╭─ Trecho fornecido

Um conceito metodológico ainda é observado, porém não tão rígido e engessado. Como propõe Delleuze e Guattari, a esquizoanálise se torna eficaz justamente na quebra do paradigma linguístico onde o interventor não apenas associa os termos visuais e culturais à tecnologia mas também externaliza subjetividades.
Tomou-se a recuperação de aspectos particulares de cada edifício o ponto de partida para salvaguardar as singularidades de cada etapa de intervenção. Não privara, o todo, de uma coerência contextual, conseguindo, por conceito, recontar a história do conjunto enquanto sua materialidade histórica tornando possível reconhecer uma matriz quase literária, tanto ideológica quanto social. O que a Lina nos diz com o projeto é que mesmo baseando-se em intervenções isoladas – edifício a edifício -, as interações sociais são mantidas no nível de espontaneidade assim como ocorreu na concepção original do espaço, ou seja, edifício por edifício.
O resultado almejado só é conseguido com algumas práticas elucubradas de imersão, marca registrada de Lina, e que justifica plenamente suas intenções e materializações. Ela se afunda no labirinto das ladeiras, não obstinada a achar a saída, parece querer se perder entre os becos e ali ficar.
A ponte conceitual: Lina-Lelé-Nervi
Transpondo a ótica conceitual – a esse tempo vencida com facilidade por Lina -, passa a valer o caráter material da intervenção. A materialização do conceito. Para tal tarefa Lina evoca para ajuda-la João Filgueiras Lima (Lelé), o qual, era sabido, desenvolvera aclamados conceitos e métodos de produção de estruturas pré-fabricadas. Com citações as técnicas de Nervi – técnicas-chave na utilização de argamassa armada -  o convite é deferido e aceito de imediato por Lelé
Lina propõe a comunhão entre projeto arquitetônico e projeto estrutural e via com bons olhos a possibilidade da construção modular sistematizada e de padrões repetitivos. Pretendia, com o emprego das técnicas modulares, baixar o custo das obras e domar a estima da especulação imobiliária, manter os moradores no local e permitir a sustentação e o desenvolvimento de novas práticas subsidiárias dos mesmos.

╰─
╭─ Material fornecido

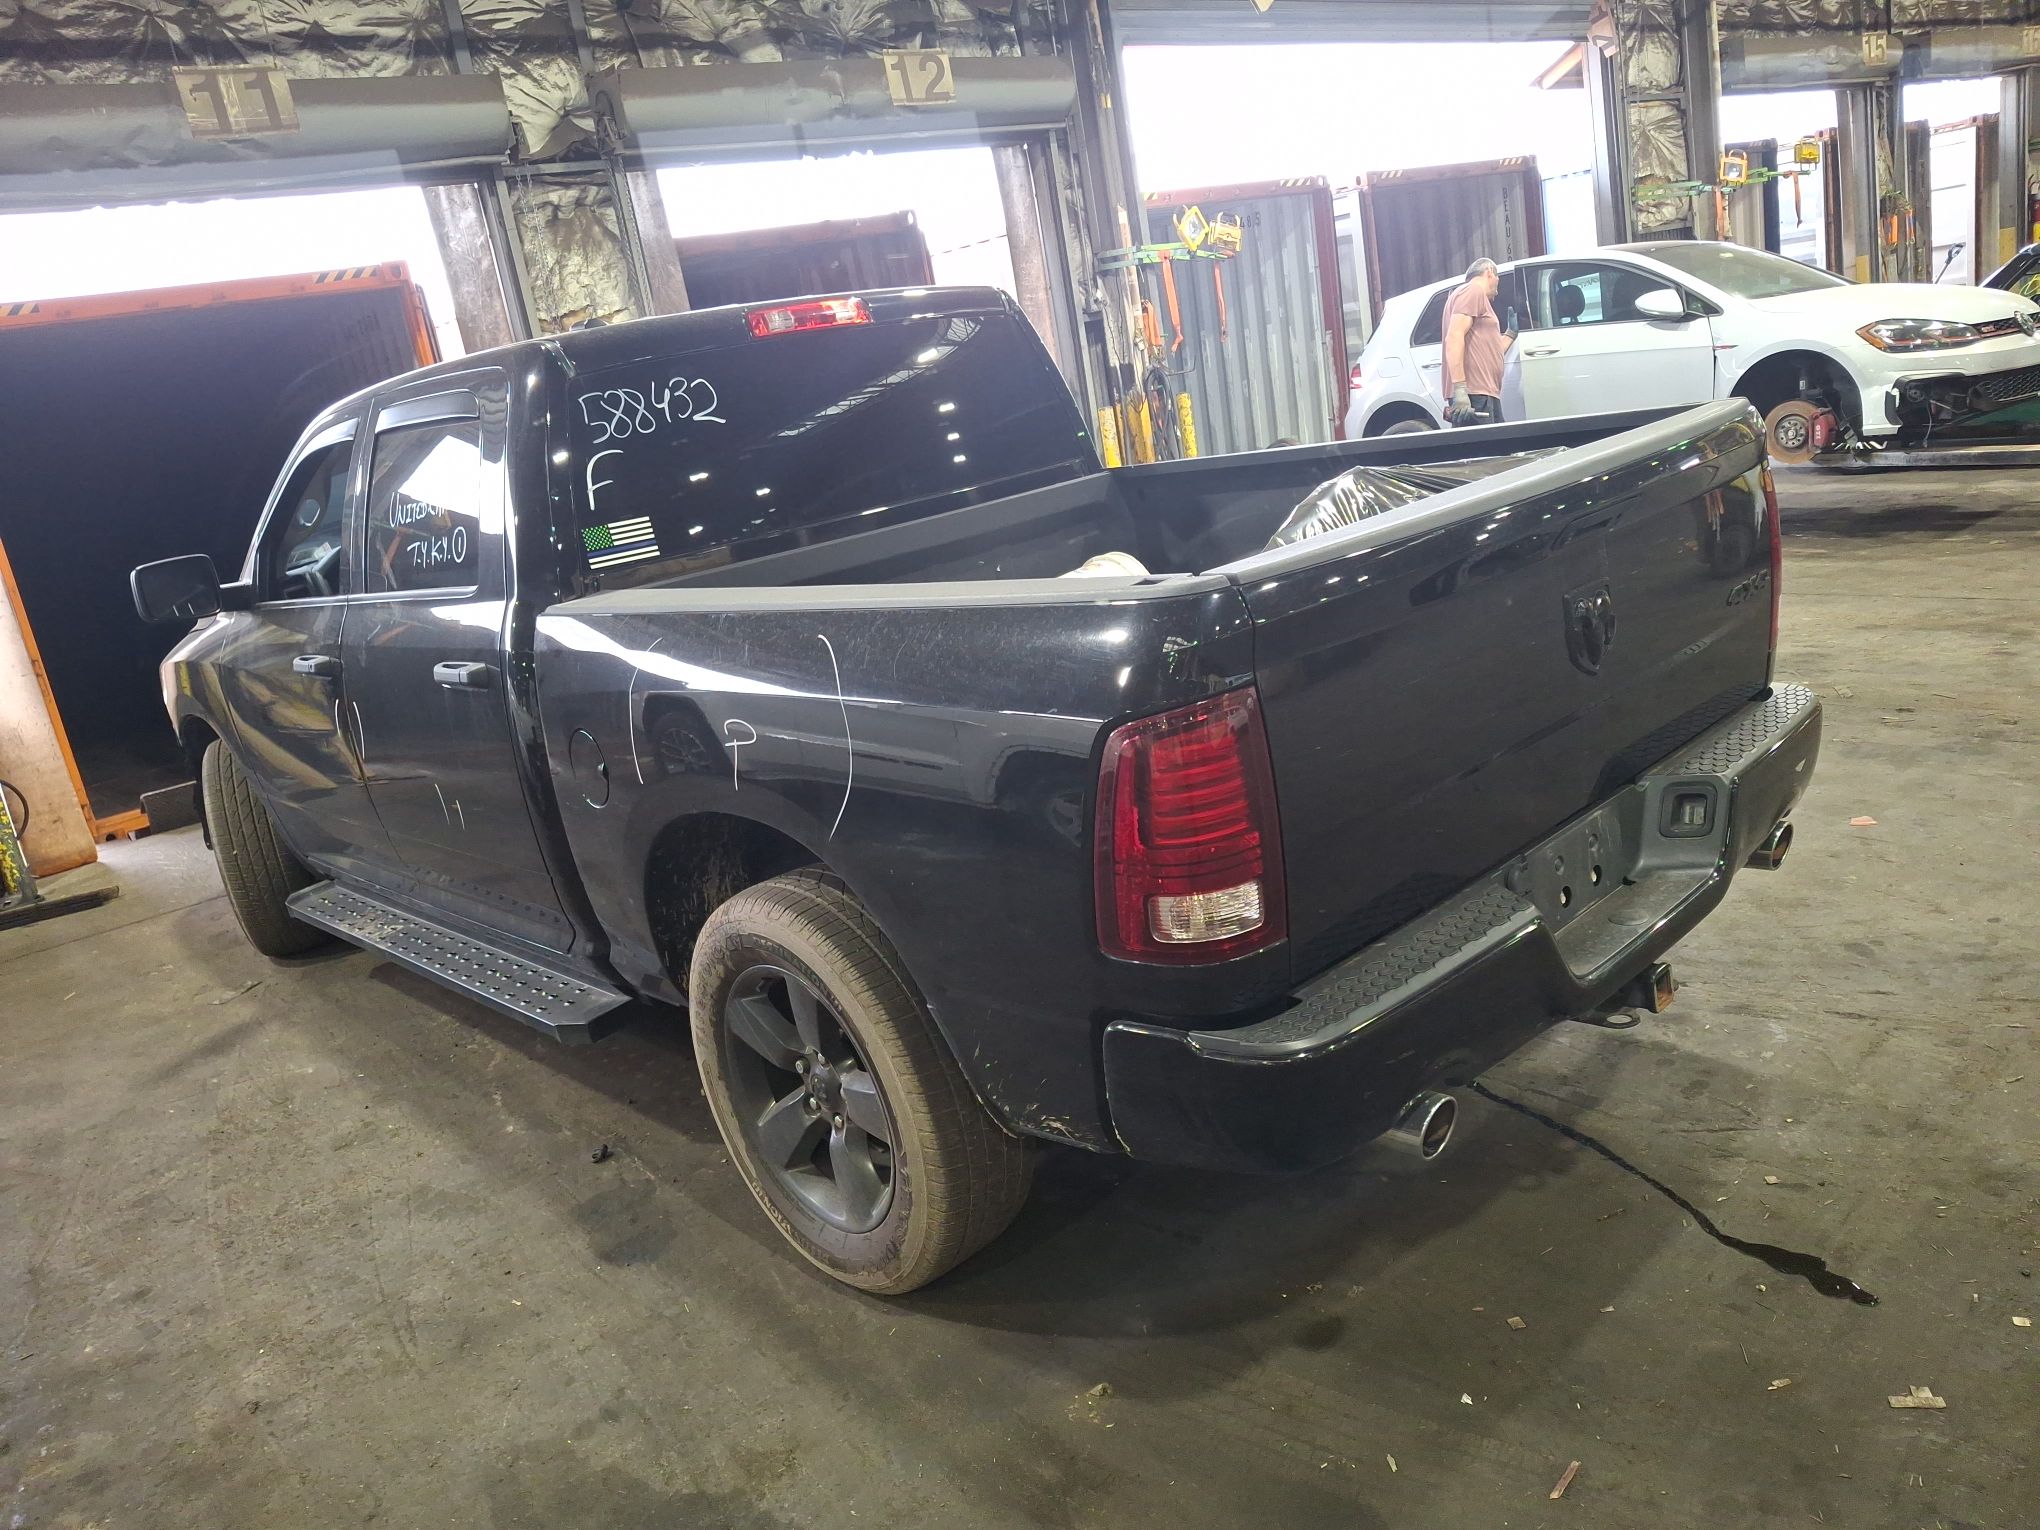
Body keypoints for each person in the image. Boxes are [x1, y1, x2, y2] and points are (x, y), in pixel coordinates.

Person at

╰─

**O que se pede:** Dê continuidade ao texto sobre a intervenção de Lina com Lelé, começando logo após a última frase.

**Resposta do exercício:**
Quanto às práticas projetuais que mesclavam arquitetura e estrutura Lina disse:“… A estrutura de um edifício é elevada ao nível da poesia, como parte da estética. Não há nenhuma diferença. Um arquiteto deve projetar a estrutura como projeta arquitetura, no sentido doméstico da palavra.”Quanto a tipificação das intervenções, afirmava ela, desse modo, fazer a manutenção de uma identidade contextual: “o padrão é a lei basilar da natureza. Não aceitar o ‘standard’ significa assumir uma posição de soberba, um individualismo fictício que não tem nada a ver com a ‘personalidade’, a marca sagrada existente em cada indivíduo e que não depende do ‘standard”.
Outra importante fala de Lina diz respeito ao peso que dava às questões sociais considerando sua arquitetura de posse daquele que a ocupa, numa quase utopia social chega a eximir a arquitetura de seu valor artístico: “… Vejo a arquitetura como serviço coletivo e como poesia. Alguma coisa que nada tem a ver com arte.”.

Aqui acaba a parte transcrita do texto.